— Exercise directions —
Switch every "pose" in the records below to "view" and leave all other text untouched.

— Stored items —
start
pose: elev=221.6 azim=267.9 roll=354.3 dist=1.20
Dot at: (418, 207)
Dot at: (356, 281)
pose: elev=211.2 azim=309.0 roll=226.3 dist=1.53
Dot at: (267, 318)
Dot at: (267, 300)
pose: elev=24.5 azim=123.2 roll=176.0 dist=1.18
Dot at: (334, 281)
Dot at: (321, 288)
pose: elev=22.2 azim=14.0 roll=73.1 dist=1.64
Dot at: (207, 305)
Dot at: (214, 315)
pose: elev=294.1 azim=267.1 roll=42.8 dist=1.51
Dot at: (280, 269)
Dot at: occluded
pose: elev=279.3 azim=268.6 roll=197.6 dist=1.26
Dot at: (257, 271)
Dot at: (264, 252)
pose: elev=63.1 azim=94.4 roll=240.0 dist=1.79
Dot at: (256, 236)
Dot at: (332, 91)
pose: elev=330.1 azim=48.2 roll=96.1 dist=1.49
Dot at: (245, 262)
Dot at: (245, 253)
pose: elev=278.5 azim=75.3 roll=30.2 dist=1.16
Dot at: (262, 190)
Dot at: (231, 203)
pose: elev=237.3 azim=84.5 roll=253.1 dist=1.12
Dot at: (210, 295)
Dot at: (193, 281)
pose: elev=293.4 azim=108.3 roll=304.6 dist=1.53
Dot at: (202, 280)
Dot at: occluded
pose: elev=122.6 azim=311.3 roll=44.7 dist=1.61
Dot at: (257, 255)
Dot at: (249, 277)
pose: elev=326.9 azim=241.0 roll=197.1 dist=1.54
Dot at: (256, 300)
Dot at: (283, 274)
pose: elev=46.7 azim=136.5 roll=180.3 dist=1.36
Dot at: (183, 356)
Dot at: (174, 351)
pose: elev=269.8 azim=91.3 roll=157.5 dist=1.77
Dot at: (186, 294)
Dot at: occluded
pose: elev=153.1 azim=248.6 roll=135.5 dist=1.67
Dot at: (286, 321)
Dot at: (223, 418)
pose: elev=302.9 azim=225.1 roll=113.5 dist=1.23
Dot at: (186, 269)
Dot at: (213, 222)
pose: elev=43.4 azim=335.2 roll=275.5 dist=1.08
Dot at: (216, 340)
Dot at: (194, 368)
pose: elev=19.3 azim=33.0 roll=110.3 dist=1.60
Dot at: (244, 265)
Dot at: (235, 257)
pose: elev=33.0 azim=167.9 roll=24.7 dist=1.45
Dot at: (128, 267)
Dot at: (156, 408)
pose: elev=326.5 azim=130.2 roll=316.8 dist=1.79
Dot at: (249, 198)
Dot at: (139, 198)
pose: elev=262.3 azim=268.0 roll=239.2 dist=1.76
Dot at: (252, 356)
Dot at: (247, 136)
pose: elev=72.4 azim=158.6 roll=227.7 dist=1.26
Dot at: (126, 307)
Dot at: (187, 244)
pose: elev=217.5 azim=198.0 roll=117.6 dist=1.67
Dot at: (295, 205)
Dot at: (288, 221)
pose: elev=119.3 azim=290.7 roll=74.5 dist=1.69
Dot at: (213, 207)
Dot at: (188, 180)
end
— Response below —
view: elev=221.6 azim=267.9 roll=354.3 dist=1.20
Dot at: (418, 207)
Dot at: (356, 281)
view: elev=211.2 azim=309.0 roll=226.3 dist=1.53
Dot at: (267, 318)
Dot at: (267, 300)
view: elev=24.5 azim=123.2 roll=176.0 dist=1.18
Dot at: (334, 281)
Dot at: (321, 288)
view: elev=22.2 azim=14.0 roll=73.1 dist=1.64
Dot at: (207, 305)
Dot at: (214, 315)
view: elev=294.1 azim=267.1 roll=42.8 dist=1.51
Dot at: (280, 269)
Dot at: occluded
view: elev=279.3 azim=268.6 roll=197.6 dist=1.26
Dot at: (257, 271)
Dot at: (264, 252)
view: elev=63.1 azim=94.4 roll=240.0 dist=1.79
Dot at: (256, 236)
Dot at: (332, 91)
view: elev=330.1 azim=48.2 roll=96.1 dist=1.49
Dot at: (245, 262)
Dot at: (245, 253)
view: elev=278.5 azim=75.3 roll=30.2 dist=1.16
Dot at: (262, 190)
Dot at: (231, 203)
view: elev=237.3 azim=84.5 roll=253.1 dist=1.12
Dot at: (210, 295)
Dot at: (193, 281)
view: elev=293.4 azim=108.3 roll=304.6 dist=1.53
Dot at: (202, 280)
Dot at: occluded
view: elev=122.6 azim=311.3 roll=44.7 dist=1.61
Dot at: (257, 255)
Dot at: (249, 277)
view: elev=326.9 azim=241.0 roll=197.1 dist=1.54
Dot at: (256, 300)
Dot at: (283, 274)
view: elev=46.7 azim=136.5 roll=180.3 dist=1.36
Dot at: (183, 356)
Dot at: (174, 351)
view: elev=269.8 azim=91.3 roll=157.5 dist=1.77
Dot at: (186, 294)
Dot at: occluded
view: elev=153.1 azim=248.6 roll=135.5 dist=1.67
Dot at: (286, 321)
Dot at: (223, 418)
view: elev=302.9 azim=225.1 roll=113.5 dist=1.23
Dot at: (186, 269)
Dot at: (213, 222)
view: elev=43.4 azim=335.2 roll=275.5 dist=1.08
Dot at: (216, 340)
Dot at: (194, 368)
view: elev=19.3 azim=33.0 roll=110.3 dist=1.60
Dot at: (244, 265)
Dot at: (235, 257)
view: elev=33.0 azim=167.9 roll=24.7 dist=1.45
Dot at: (128, 267)
Dot at: (156, 408)
view: elev=326.5 azim=130.2 roll=316.8 dist=1.79
Dot at: (249, 198)
Dot at: (139, 198)
view: elev=262.3 azim=268.0 roll=239.2 dist=1.76
Dot at: (252, 356)
Dot at: (247, 136)
view: elev=72.4 azim=158.6 roll=227.7 dist=1.26
Dot at: (126, 307)
Dot at: (187, 244)
view: elev=217.5 azim=198.0 roll=117.6 dist=1.67
Dot at: (295, 205)
Dot at: (288, 221)
view: elev=119.3 azim=290.7 roll=74.5 dist=1.69
Dot at: (213, 207)
Dot at: (188, 180)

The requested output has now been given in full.